• DATASET CONTENT:
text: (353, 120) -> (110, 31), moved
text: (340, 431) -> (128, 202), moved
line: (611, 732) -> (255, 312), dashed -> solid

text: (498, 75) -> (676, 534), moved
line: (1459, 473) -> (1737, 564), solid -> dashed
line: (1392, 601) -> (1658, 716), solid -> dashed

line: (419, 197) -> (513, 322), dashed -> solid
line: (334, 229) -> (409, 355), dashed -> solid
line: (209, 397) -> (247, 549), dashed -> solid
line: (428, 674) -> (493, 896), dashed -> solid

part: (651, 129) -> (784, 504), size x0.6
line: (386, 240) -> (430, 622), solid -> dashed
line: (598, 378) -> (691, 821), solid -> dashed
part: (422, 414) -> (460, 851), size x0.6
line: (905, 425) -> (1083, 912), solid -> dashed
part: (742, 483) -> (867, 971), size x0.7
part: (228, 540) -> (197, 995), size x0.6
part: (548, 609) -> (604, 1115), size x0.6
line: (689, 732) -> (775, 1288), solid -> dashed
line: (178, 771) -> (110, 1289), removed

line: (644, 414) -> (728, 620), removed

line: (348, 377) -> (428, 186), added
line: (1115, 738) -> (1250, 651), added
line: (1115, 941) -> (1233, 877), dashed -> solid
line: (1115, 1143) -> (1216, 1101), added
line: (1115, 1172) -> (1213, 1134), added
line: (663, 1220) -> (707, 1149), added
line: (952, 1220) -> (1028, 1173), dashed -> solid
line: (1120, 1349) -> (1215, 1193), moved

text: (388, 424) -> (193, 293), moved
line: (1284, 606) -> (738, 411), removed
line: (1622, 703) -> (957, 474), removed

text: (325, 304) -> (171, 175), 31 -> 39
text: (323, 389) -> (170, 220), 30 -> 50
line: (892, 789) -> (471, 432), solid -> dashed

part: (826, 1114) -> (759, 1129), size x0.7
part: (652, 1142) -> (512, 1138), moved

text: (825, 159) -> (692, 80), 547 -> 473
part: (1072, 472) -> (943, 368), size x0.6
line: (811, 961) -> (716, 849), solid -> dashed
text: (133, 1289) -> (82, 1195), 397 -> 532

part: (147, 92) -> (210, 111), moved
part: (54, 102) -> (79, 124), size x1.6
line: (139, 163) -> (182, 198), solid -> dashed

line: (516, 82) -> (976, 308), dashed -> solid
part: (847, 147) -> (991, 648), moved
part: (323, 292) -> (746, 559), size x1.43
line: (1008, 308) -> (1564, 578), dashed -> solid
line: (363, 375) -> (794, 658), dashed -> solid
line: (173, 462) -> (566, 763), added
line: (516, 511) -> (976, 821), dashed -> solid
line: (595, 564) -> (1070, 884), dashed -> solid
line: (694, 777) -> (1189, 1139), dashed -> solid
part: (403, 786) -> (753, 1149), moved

• DIRECTIVE:
Begin at the top of the listing above and set down each line exactly. Stop after the line that contains "line: (209, 397)".

• YOUR RESPONSE:
text: (353, 120) -> (110, 31), moved
text: (340, 431) -> (128, 202), moved
line: (611, 732) -> (255, 312), dashed -> solid

text: (498, 75) -> (676, 534), moved
line: (1459, 473) -> (1737, 564), solid -> dashed
line: (1392, 601) -> (1658, 716), solid -> dashed

line: (419, 197) -> (513, 322), dashed -> solid
line: (334, 229) -> (409, 355), dashed -> solid
line: (209, 397) -> (247, 549), dashed -> solid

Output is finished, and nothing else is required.